Meanwhile, Wingstop had some exciting news of its own for investors. In late October, the Wall Street Journal, citing sources close to the deal, broke a story that the company is planning an initial public offering. The IPO could raise around $100 million and value the company at approximately $500 million, reports say.
The announcement came on the heels of other reports that the company has been tinkering with its image, exploring prototypes that would update the decor and allow for larger seating areas. Internationally, the company has already been opening stores that are upscale and more like a full-service restaurant.

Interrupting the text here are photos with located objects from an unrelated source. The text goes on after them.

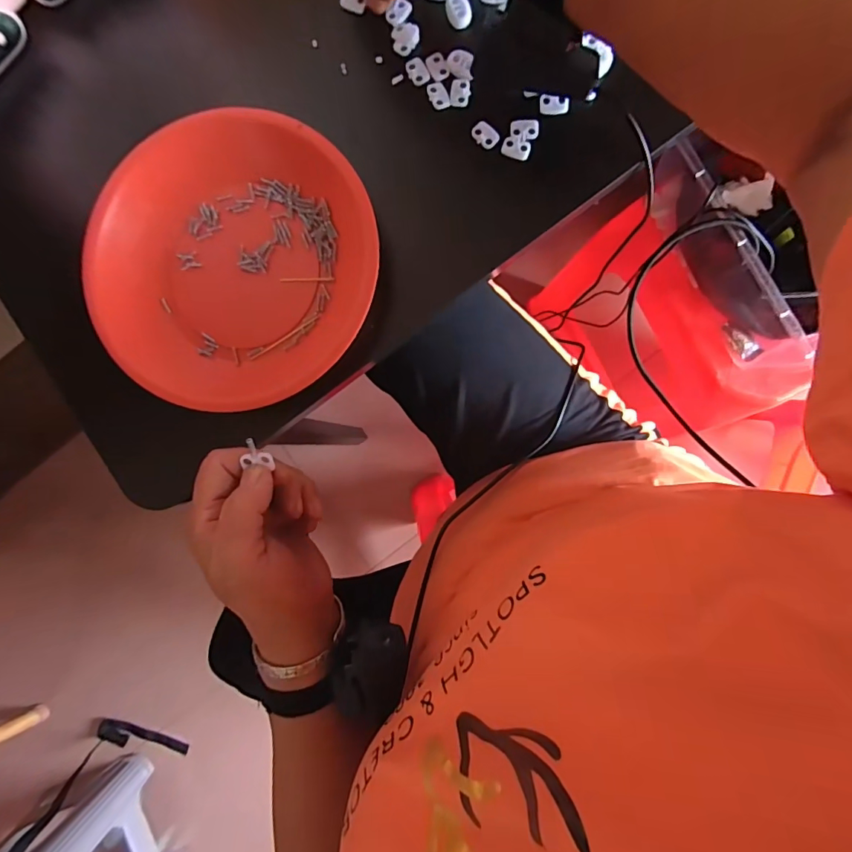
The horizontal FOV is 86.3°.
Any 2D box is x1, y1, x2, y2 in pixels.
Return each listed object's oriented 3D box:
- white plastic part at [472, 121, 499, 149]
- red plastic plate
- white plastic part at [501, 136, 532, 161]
[{"bbox_3d":[0.041,-0.199,0.310,0.019,0.004,0.013,44,92,5],"label":"white plastic part"},{"bbox_3d":[-0.130,-0.109,0.309,0.194,0.029,0.185,0,88,5],"label":"red plastic plate"},{"bbox_3d":[0.061,-0.189,0.308,0.019,0.004,0.013,22,90,5],"label":"white plastic part"}]

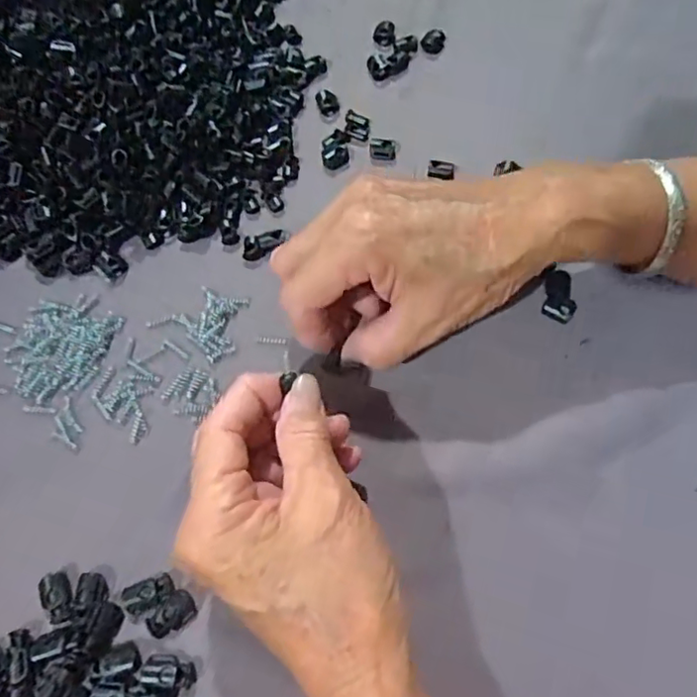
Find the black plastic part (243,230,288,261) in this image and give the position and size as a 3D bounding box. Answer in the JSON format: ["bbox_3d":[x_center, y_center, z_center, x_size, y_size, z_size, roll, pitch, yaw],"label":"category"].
[{"bbox_3d":[-0.046,-0.058,0.336,0.025,0.007,0.014,-19,67,-7],"label":"black plastic part"}]

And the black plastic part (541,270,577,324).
[{"bbox_3d":[0.110,-0.027,0.317,0.017,0.012,0.024,6,67,4],"label":"black plastic part"}]

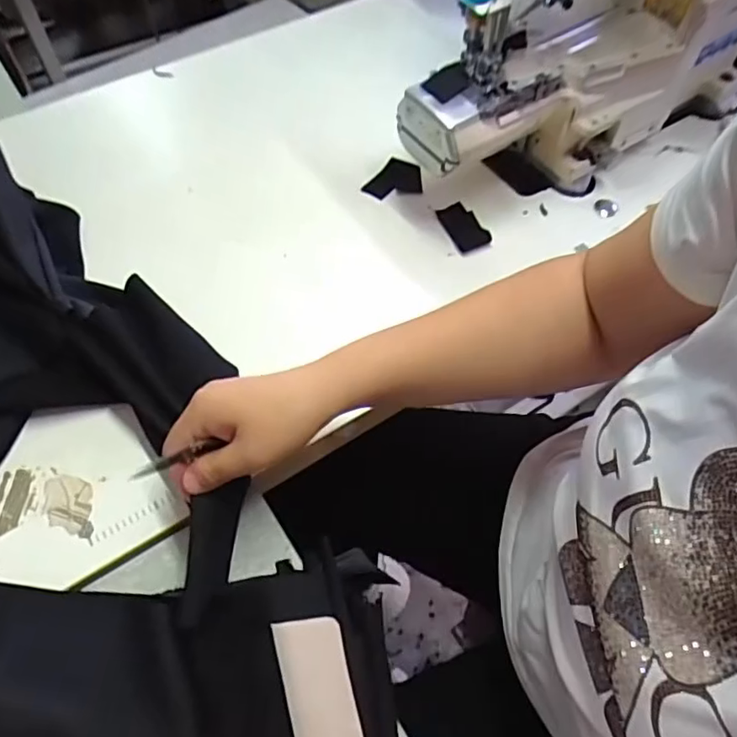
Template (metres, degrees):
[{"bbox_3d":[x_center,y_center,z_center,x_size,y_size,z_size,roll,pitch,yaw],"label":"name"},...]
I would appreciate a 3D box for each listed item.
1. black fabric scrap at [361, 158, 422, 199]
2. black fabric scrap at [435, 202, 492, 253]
[{"bbox_3d":[0.025,-0.199,0.608,0.060,0.010,0.047,-7,65,-6],"label":"black fabric scrap"},{"bbox_3d":[0.094,-0.141,0.577,0.036,0.009,0.068,-15,48,-7],"label":"black fabric scrap"}]

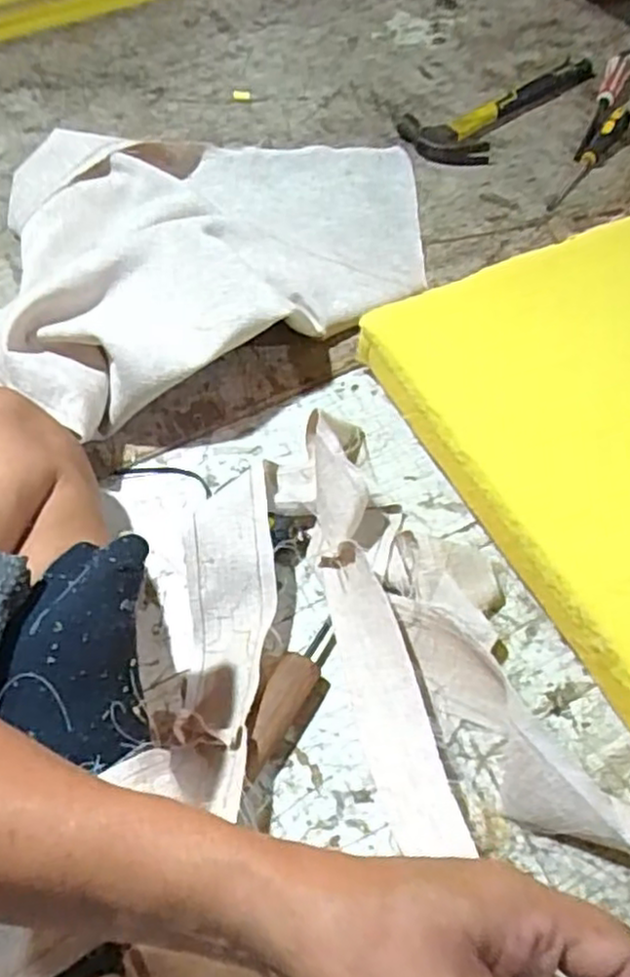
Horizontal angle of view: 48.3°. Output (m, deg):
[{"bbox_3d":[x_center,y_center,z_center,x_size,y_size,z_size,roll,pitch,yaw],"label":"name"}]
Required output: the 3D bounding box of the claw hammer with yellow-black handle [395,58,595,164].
[{"bbox_3d":[0.229,-0.471,0.873,0.249,0.034,0.108,-35,62,-18],"label":"claw hammer with yellow-black handle"}]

Wingstop Sports, as the new units are called, have also been tested in the United States. There are only a few of them so far, with the most recent opened in South Gate, Calif., this summer. Seeming to take a page from Buffalo Wild Wings’ playbook, the new stores combine the chain’s signature wings with an expanded menu, more seating options and a stronger emphasis on sports with a variety of high-definition TVs for watching events.
Buffalo Wild Wings has already undergone a facelift. In 2012, both the logo and restaurant designs were refreshed and the words “Bar & Grill” were removed from the name to more accurately reflect the customer experience, the company said. The newest restaurant designs are intended to make sports front and center with what the company hopes is a “stadium-like atmosphere,” according to reports.
Dining trends bode well for growth of both Wingstop and Buffalo Wild Wings. Chicken offerings are showing up on more restaurant menus as consumers look for healthier options and move away from red meat. Buffalo Wild Wings’ investment in Rusty Taco is also seen as a smart move by some analysts because Mexican is one of the fast-growing categories in fast-casual dining. Still, if the cost of traditional chicken wings continues to rise, as it did this year, it could take a bite out of the brands’ otherwise steady sales growth.